> _Work task_:
Copy everything in the listing from the line containing "Vacances cacher ski" down to the line containing "EDICIÓN IMPRESA", both included, without altering a character, and leave the pictures out of your answer.

Extracted page text data:
───

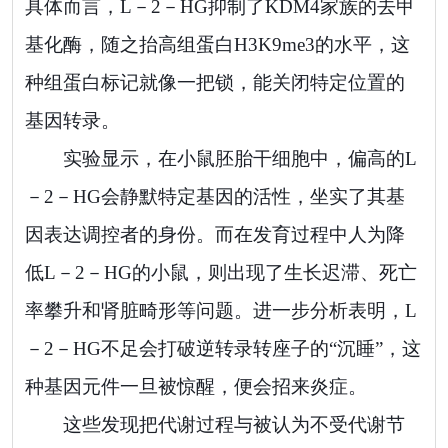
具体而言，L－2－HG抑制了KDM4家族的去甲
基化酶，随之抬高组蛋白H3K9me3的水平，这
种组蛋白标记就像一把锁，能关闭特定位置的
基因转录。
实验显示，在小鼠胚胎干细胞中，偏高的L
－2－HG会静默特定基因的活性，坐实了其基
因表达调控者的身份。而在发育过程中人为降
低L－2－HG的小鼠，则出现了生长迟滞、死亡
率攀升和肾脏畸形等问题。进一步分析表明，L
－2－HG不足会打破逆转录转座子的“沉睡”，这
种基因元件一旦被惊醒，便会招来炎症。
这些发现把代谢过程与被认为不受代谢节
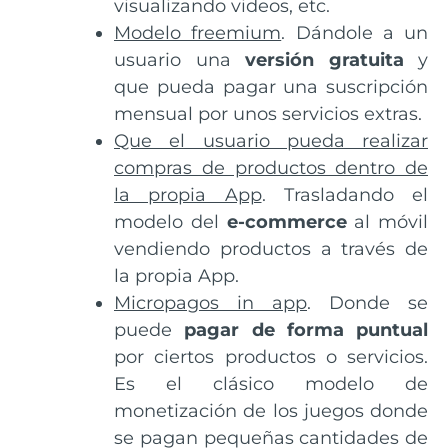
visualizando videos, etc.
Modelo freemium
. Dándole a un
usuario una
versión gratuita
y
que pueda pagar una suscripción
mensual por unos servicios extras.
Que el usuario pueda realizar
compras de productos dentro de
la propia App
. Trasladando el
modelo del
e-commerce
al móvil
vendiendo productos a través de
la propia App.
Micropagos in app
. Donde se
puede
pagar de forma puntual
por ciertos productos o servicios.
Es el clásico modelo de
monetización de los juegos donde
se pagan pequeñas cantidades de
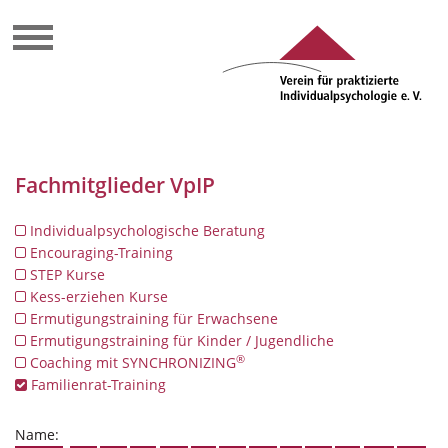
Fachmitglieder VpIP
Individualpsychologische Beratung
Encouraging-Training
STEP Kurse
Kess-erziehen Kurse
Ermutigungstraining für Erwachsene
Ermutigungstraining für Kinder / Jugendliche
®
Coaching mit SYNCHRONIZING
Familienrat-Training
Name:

───

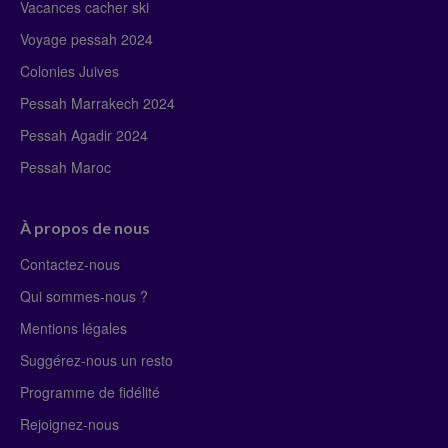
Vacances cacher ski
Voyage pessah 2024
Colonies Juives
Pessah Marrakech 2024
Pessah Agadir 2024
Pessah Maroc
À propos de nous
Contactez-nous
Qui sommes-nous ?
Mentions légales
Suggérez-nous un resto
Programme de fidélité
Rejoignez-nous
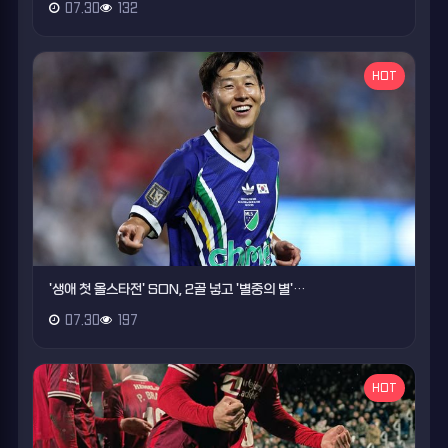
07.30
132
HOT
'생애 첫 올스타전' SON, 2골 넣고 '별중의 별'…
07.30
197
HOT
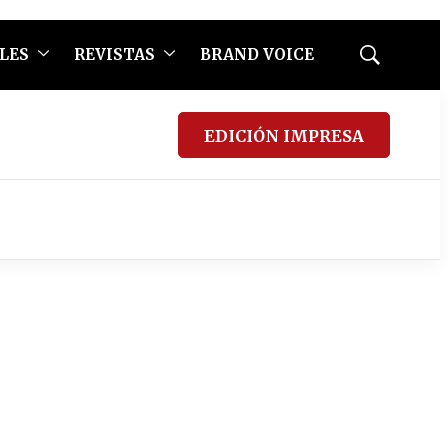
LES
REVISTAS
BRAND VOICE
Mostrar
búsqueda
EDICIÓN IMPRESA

───

> _Exercise answer_:
Vacances cacher ski
Voyage pessah 2024
Colonies Juives
Pessah Marrakech 2024
Pessah Agadir 2024
Pessah Maroc
À propos de nous
Contactez-nous
Qui sommes-nous ?
Mentions légales
Suggérez-nous un resto
Programme de fidélité
Rejoignez-nous
07.30
132
HOT
'생애 첫 올스타전' SON, 2골 넣고 '별중의 별'…
07.30
197
HOT
LES
REVISTAS
BRAND VOICE
Mostrar
búsqueda
EDICIÓN IMPRESA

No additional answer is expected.